* [Text provided]:
━━━━━━━━━━

Mature B lymphocytes secrete antibodies in great quantity into the blood stream. In aggregate they are capable of synthesizing proteins that are capable of binding to and dealing with almost any molecular intruder. But they have one great limitation: they can't see inside of cells. Antibodies can bind to the surface of foreign microbes, but when invaders, like viruses, penetrate the cell membrane and take up residence within, they are hidden from attack. Evolution has, of course, devised an appropriate solution. It has developed the second arm of the adaptive immune system: cellular immunity. The major players in this process are two kinds of T lymphocytes, so named because they mature in the thymus rather than the bone marrow.

━━━━━━━━━━

* [Given records]:
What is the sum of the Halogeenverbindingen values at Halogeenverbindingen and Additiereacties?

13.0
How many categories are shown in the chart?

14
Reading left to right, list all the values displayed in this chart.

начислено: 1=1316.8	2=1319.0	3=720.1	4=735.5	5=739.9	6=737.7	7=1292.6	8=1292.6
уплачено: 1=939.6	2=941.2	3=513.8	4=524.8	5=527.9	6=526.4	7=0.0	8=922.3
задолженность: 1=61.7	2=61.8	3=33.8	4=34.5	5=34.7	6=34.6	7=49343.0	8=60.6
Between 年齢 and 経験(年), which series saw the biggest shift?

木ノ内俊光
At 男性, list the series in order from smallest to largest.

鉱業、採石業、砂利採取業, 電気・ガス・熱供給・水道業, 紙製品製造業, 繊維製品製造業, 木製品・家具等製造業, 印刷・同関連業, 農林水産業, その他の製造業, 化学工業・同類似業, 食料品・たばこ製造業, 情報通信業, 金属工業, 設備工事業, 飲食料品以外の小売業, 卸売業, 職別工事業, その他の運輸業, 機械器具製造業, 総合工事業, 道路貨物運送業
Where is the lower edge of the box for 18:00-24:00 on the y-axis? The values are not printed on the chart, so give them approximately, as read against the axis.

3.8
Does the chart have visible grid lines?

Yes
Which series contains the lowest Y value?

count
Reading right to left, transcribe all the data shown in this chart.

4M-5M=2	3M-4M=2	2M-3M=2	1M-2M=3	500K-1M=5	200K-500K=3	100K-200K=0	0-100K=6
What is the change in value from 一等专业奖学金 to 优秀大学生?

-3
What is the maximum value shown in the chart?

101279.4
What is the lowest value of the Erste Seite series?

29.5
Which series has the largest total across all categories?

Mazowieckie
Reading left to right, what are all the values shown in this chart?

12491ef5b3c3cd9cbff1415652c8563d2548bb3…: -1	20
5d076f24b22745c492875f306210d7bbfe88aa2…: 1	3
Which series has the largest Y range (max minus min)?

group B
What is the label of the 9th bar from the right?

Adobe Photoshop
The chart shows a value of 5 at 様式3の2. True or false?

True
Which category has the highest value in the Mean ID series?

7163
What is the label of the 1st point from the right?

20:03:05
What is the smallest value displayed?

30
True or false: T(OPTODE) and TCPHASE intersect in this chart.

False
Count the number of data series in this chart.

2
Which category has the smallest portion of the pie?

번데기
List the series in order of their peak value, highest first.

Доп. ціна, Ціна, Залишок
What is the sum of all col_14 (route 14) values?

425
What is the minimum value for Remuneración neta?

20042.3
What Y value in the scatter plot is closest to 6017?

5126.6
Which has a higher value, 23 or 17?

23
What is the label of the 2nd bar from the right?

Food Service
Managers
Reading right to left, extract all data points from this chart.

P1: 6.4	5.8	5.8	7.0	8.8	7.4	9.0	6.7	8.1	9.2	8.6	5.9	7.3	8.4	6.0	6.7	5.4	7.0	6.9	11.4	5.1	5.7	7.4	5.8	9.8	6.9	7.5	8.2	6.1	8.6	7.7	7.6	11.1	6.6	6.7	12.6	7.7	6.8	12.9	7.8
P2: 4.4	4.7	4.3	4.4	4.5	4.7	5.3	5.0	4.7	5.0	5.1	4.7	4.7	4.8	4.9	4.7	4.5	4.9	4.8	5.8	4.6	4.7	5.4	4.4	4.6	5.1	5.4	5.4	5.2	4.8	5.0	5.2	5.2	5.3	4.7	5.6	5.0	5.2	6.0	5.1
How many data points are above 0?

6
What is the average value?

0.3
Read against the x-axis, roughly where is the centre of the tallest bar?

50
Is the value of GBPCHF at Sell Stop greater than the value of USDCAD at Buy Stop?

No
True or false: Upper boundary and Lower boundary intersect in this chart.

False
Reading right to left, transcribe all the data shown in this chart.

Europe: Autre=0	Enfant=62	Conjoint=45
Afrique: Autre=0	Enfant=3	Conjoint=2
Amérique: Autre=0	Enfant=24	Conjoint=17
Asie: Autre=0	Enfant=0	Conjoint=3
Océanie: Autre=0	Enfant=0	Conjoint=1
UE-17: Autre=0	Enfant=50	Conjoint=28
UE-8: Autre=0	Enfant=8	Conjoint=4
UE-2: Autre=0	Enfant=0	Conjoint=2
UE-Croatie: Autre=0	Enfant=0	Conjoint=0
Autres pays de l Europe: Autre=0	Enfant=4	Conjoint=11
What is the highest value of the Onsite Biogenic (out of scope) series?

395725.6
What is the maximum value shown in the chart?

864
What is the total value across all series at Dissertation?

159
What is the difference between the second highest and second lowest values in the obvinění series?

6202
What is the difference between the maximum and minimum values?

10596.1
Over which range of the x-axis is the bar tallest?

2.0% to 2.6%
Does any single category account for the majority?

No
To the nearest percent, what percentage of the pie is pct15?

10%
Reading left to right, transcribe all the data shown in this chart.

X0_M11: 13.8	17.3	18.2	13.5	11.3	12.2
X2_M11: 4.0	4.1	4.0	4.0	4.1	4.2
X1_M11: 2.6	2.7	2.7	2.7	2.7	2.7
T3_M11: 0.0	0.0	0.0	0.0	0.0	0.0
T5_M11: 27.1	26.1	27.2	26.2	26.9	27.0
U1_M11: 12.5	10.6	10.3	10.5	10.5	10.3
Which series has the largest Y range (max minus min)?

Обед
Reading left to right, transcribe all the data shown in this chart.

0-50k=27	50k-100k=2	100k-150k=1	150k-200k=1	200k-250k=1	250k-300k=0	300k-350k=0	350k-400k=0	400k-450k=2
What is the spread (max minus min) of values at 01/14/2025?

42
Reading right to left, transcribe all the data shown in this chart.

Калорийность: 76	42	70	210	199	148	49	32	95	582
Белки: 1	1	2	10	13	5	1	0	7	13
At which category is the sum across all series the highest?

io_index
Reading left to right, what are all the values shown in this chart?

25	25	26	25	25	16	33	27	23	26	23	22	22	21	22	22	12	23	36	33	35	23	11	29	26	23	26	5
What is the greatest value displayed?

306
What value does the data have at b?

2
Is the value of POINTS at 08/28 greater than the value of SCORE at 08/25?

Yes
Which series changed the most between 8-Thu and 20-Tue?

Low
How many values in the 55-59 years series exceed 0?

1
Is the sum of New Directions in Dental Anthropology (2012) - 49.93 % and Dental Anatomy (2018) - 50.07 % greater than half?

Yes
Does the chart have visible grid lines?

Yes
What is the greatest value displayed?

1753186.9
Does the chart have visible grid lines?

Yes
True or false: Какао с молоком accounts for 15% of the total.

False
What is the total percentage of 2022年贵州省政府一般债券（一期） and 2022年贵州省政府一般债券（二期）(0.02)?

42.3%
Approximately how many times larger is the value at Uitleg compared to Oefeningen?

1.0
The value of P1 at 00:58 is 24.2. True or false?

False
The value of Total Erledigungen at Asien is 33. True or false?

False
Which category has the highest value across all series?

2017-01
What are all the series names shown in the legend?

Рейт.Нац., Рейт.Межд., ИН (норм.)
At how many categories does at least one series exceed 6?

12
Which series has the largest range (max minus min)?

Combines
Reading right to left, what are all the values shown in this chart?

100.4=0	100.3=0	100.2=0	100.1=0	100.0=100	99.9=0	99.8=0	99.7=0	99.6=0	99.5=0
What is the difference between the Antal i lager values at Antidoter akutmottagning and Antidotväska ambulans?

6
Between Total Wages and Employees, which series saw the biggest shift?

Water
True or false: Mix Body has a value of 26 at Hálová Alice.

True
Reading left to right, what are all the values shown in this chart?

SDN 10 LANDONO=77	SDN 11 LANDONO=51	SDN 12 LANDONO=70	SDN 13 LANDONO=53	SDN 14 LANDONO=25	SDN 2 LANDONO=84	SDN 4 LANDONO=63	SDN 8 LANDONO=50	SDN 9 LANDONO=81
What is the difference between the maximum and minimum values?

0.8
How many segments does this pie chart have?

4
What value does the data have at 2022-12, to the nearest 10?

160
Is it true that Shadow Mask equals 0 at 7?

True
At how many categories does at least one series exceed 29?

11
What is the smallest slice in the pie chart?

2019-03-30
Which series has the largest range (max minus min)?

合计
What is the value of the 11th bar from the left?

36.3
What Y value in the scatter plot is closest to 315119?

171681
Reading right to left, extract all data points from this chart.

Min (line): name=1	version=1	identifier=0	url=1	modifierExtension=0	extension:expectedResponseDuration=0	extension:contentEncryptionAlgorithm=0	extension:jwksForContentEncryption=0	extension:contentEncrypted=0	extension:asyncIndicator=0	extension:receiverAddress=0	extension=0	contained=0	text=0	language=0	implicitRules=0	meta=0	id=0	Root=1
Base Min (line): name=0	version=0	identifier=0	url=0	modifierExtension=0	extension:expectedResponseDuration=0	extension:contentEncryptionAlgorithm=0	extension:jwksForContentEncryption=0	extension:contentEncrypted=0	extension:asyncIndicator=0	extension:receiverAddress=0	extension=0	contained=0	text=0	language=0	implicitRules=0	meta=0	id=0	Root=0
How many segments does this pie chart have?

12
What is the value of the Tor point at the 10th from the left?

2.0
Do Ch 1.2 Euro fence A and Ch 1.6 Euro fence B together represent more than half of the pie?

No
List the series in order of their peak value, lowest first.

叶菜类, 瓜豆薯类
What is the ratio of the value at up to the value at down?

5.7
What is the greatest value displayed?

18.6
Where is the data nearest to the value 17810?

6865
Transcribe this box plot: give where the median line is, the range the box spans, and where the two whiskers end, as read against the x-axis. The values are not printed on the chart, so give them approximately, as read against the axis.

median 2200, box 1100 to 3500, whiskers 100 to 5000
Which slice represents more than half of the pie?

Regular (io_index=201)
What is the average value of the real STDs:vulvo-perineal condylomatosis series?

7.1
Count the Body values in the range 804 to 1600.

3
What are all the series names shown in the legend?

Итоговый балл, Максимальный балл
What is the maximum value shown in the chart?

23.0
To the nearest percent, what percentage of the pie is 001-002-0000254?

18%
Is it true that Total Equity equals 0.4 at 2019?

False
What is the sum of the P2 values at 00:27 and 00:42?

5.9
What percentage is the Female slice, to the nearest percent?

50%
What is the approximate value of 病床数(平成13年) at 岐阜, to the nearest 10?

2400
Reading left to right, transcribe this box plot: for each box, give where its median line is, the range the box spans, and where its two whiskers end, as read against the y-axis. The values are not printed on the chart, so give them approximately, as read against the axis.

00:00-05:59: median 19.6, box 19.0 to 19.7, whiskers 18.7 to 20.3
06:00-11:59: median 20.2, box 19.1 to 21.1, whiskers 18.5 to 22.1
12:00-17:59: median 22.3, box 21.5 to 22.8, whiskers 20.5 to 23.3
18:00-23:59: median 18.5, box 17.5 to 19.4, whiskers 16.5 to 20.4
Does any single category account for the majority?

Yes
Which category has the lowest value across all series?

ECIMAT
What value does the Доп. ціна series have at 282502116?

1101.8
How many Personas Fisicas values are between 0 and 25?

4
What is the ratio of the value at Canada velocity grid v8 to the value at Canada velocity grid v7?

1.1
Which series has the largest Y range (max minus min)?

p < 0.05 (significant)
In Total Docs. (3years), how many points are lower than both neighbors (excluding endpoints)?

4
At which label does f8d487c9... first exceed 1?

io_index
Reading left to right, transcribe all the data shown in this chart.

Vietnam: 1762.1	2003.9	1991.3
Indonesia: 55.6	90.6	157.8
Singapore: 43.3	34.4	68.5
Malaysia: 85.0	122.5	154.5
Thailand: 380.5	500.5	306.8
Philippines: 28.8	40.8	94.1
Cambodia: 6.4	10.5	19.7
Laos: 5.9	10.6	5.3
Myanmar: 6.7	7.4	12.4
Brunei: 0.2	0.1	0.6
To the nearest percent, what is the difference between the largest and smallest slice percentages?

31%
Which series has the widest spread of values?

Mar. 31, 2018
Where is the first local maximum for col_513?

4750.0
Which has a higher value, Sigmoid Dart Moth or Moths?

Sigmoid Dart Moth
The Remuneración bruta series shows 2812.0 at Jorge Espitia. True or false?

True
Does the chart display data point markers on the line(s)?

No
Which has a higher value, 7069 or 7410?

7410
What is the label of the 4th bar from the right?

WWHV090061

━━━━━━━━━━

* [Study questions]:
a) Using the text on cellular immunity above, answer each question.
(i) What do mature B lymphocytes secrete into the blood stream?
(ii) What name does the text give to the second arm of the adaptive immune system?
(iii) Where do T lymphocytes mature?
b) Output, word for word, the part of the text on cellular immunity that opens with the words containing "Mature B lymphocytes" and closes with "the bone marrow.".

* [Responses per task]:
a)
(i) Antibodies
(ii) Cellular immunity
(iii) In the thymus

b)
Mature B lymphocytes secrete antibodies in great quantity into the blood stream. In aggregate they are capable of synthesizing proteins that are capable of binding to and dealing with almost any molecular intruder. But they have one great limitation: they can't see inside of cells. Antibodies can bind to the surface of foreign microbes, but when invaders, like viruses, penetrate the cell membrane and take up residence within, they are hidden from attack. Evolution has, of course, devised an appropriate solution. It has developed the second arm of the adaptive immune system: cellular immunity. The major players in this process are two kinds of T lymphocytes, so named because they mature in the thymus rather than the bone marrow.